### [REQUIRED WORK]
a) In the birth story, why would the writer never go back and change anything she has done? Answer in one to three sentences.
b) Could you carry the birth story forward from its last sentence?

*** SOURCE DOCUMENT ***

Ever since I was a child, I knew I wanted to be a mother. I definitely never planned to start as young as I did, but life happens. I would never go back and change anything, right or wrong that I have done. My past is what has made me as strong and confident as I feel today.
When it came to labor with Joseph, I never expected to have a c-section. I feel as though I were just so young and naïve about the birthing process and how much control and say so that I actually had. So things happened the way they did. Then we got pregnant with the girls. They were also delivered by c-section. Yet again, I had not educated myself. You know how many people successfully deliver twins vbac?! Or deliver a singleton after a c-section?! The numbers are astounding! Until recently, where doctor’s decide it’s their go-to so they can get back home to their ever coveted ball games on dvr.

*** End of SOURCE DOCUMENT ***
*** EXTRACTED DATA ***

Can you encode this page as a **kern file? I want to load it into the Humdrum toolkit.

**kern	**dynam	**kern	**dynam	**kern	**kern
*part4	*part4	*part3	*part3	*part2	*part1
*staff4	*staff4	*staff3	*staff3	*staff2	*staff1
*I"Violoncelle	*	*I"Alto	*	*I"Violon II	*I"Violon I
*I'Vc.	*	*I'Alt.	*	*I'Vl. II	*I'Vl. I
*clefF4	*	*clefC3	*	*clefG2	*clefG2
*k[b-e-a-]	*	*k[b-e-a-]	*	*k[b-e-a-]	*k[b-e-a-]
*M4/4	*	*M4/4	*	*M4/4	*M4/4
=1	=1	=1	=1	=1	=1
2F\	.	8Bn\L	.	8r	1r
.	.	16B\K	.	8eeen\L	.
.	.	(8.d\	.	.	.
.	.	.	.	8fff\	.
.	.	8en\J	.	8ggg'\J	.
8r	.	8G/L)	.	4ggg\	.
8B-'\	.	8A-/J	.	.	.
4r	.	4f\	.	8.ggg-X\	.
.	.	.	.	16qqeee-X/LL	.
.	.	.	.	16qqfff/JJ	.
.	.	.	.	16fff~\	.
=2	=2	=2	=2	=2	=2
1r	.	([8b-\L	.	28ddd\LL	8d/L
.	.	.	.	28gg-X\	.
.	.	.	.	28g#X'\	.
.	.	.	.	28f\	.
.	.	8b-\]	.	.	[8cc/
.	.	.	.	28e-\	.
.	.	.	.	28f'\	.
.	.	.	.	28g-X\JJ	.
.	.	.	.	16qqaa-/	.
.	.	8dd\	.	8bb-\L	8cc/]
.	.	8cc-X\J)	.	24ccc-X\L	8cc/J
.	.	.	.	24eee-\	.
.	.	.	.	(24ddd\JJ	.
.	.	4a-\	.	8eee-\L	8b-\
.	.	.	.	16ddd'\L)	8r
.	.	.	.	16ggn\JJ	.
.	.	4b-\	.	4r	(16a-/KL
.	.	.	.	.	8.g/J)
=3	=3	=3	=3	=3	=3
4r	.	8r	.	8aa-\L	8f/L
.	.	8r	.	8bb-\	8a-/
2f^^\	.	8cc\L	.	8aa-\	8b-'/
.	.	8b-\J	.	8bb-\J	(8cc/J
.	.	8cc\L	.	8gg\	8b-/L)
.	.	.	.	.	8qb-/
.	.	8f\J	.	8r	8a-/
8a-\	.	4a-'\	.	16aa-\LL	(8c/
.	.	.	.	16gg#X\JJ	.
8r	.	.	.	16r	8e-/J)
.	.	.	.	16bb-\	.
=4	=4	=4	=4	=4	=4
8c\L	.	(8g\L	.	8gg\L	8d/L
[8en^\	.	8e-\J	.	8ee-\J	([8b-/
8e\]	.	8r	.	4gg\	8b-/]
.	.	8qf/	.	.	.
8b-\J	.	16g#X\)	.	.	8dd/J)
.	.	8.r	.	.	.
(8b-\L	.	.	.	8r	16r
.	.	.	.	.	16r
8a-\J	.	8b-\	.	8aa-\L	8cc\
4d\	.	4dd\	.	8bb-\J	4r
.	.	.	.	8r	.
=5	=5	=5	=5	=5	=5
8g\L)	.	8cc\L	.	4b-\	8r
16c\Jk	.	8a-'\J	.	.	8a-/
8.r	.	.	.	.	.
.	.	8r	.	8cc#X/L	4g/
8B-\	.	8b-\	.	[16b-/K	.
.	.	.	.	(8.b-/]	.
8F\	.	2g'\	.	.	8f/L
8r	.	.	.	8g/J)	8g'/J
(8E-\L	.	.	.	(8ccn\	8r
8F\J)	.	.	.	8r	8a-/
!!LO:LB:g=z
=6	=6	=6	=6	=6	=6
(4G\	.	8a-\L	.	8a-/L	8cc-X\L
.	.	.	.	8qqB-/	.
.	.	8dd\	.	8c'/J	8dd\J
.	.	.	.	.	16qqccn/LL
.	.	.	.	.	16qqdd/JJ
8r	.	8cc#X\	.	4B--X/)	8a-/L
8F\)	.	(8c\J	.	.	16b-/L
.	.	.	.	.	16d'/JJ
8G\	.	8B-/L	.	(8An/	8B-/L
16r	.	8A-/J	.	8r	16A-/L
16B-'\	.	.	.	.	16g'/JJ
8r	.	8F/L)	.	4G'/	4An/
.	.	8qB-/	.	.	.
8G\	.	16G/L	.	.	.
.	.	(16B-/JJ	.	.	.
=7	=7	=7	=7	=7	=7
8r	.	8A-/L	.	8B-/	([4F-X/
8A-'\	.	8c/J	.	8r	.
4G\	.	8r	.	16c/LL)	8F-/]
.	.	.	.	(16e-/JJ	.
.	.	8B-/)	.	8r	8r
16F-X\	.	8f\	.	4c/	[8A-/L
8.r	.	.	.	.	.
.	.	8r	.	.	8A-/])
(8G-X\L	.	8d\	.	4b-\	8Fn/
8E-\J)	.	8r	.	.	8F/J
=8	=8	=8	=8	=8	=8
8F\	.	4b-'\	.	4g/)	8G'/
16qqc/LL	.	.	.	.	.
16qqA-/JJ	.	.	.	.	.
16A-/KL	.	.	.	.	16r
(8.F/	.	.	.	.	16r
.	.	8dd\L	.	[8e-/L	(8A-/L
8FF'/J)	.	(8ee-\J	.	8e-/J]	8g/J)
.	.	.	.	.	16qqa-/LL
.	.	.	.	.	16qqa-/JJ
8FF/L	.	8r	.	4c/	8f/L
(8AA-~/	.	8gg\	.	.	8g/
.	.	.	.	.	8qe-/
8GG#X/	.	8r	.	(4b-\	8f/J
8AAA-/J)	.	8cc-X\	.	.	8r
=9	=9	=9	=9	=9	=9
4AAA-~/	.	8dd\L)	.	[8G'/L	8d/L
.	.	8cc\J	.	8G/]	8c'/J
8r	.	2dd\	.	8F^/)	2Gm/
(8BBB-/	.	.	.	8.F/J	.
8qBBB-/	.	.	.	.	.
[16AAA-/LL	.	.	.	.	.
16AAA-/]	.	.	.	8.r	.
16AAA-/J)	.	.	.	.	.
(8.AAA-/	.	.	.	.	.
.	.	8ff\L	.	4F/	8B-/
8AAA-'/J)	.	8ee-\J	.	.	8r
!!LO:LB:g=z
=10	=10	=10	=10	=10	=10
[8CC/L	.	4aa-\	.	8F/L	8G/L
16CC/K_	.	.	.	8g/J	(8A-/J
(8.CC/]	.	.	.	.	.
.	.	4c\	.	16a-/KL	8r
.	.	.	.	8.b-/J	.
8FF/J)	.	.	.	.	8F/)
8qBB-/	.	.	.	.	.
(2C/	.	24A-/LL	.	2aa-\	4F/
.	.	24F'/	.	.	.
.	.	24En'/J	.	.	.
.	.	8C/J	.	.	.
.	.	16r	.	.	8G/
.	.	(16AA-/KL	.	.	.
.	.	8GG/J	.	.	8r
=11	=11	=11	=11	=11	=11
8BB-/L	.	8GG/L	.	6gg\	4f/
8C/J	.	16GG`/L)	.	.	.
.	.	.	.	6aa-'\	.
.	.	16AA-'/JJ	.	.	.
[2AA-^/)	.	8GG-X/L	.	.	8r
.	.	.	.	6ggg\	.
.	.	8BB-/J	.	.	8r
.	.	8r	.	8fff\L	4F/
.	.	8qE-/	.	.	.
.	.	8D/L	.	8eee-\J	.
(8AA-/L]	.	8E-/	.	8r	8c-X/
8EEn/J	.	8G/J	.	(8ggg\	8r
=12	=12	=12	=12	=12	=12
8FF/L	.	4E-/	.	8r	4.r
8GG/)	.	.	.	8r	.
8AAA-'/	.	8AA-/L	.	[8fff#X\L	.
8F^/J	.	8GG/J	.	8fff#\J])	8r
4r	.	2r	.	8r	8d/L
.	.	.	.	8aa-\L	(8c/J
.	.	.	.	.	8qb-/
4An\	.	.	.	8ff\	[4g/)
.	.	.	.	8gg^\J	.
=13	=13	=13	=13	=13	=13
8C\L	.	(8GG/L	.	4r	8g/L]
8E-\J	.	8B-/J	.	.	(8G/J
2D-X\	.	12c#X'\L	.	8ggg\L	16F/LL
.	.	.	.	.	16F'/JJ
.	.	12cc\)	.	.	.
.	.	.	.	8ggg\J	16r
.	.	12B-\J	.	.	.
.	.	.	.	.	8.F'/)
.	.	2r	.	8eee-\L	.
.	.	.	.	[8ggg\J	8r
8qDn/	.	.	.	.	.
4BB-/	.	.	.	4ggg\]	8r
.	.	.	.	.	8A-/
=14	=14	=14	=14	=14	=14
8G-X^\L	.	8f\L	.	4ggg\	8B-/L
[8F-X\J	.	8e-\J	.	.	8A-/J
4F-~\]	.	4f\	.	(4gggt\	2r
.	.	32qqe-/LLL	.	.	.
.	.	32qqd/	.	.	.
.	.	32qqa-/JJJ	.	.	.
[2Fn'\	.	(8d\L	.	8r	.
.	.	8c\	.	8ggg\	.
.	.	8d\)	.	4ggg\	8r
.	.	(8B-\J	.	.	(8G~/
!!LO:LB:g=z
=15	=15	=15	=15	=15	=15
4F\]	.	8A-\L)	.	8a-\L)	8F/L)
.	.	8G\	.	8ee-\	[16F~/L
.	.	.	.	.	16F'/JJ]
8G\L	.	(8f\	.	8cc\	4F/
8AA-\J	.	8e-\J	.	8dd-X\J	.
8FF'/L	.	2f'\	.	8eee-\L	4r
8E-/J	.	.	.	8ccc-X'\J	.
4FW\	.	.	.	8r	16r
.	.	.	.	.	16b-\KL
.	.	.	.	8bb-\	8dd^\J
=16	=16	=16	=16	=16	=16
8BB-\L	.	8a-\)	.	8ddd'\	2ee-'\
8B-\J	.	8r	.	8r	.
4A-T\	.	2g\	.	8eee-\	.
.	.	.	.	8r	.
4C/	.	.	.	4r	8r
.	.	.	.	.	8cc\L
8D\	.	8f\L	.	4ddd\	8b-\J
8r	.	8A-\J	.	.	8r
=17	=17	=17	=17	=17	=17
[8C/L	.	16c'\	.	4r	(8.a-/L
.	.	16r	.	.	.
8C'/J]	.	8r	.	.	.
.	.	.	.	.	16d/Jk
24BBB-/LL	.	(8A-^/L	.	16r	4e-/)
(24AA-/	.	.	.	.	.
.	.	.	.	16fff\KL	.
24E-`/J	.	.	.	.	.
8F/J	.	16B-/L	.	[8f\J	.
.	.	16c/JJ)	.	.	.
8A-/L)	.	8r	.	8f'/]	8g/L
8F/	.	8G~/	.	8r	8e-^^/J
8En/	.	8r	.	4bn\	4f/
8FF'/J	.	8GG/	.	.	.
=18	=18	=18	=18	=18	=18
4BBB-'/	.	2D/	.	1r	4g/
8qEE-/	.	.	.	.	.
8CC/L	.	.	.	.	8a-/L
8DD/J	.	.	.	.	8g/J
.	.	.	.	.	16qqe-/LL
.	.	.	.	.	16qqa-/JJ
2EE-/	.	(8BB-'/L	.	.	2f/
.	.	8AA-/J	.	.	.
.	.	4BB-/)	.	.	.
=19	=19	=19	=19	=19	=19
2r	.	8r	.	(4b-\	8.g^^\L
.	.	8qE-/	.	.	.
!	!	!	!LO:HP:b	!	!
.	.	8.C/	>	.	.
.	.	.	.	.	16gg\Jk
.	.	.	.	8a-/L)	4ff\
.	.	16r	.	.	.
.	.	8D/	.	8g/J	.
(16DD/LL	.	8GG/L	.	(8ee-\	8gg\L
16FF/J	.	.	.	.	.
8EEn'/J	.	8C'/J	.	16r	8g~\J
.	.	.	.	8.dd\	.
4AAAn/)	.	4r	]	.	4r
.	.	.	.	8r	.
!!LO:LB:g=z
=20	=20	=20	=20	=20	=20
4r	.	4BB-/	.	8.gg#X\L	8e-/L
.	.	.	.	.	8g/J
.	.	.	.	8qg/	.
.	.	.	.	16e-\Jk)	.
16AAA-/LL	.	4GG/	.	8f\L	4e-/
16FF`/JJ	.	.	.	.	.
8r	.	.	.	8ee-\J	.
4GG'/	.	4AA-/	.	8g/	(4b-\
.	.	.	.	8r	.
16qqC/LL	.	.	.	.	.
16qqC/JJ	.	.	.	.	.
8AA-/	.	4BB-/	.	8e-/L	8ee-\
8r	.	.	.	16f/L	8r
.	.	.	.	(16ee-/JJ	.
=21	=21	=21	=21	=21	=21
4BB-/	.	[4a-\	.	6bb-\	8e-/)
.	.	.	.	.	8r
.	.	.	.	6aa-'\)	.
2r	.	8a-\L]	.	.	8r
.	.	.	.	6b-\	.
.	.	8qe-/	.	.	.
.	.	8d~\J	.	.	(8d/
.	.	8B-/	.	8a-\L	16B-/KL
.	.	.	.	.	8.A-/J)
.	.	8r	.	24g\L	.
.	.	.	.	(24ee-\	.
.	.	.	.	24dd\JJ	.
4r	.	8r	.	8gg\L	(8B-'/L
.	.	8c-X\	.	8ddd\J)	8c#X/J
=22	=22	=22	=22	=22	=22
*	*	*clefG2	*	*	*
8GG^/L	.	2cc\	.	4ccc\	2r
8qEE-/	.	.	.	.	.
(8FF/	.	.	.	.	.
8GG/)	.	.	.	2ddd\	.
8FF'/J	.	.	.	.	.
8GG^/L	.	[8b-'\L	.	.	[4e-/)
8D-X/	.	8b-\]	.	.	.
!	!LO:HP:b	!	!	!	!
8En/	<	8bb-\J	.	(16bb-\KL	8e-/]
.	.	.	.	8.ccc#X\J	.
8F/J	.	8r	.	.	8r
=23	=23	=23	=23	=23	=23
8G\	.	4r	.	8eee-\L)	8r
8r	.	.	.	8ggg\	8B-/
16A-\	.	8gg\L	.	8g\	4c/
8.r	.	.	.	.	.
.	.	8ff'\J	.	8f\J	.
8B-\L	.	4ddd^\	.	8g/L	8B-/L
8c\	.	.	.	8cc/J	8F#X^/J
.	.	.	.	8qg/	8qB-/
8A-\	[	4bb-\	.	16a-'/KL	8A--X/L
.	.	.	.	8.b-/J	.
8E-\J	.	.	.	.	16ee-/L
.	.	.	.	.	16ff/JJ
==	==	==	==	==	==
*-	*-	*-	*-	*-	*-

*** End of EXTRACTED DATA ***

### [RESPONSES BY TASK]
a) Her past is what has made her as strong and confident as she feels today.

b)
Three or four years ago, Jonathan and I discussed having another child. We both agreed that we’d love to have one more and had even started buying things. We purchased a crib, stroller, carseat, play pen, and high chair. Then things didn’t pan out financially, so we chose to put it off. We hadn’t brought up having another child until last year. We were financially stable, our marriage is the strongest and most amazing place it’s ever been and we knew we wanted to expand our ‘little’ family.
This time I decided that I was going to educate myself and know my rights as a mother who wanted to have a VBA2C’s. The numbers are not so astounding anymore. Hell, women are planning c-sections to ‘fit their schedules’, etc. It just blows my mind! I am not saying that these women are wrong, they are their own person and their choices do not affect mine. I just don’t agree with them. People think I am crazy for wanting a vaginal birth. And that’s okay.
I found a great doctor. The only doctor on the coast that even allows his patients to deliver VBAC! He’s really great! However… The hospital in which he delivers has their own restrictions and guidelines. They don’t allow VBA2C’s. We had discussed this at my first appointment. I knew that my chances were slim to none. But he gave me hope. He told me he would do his damndest to give me the birth that I longed for, provided my safety was first priority.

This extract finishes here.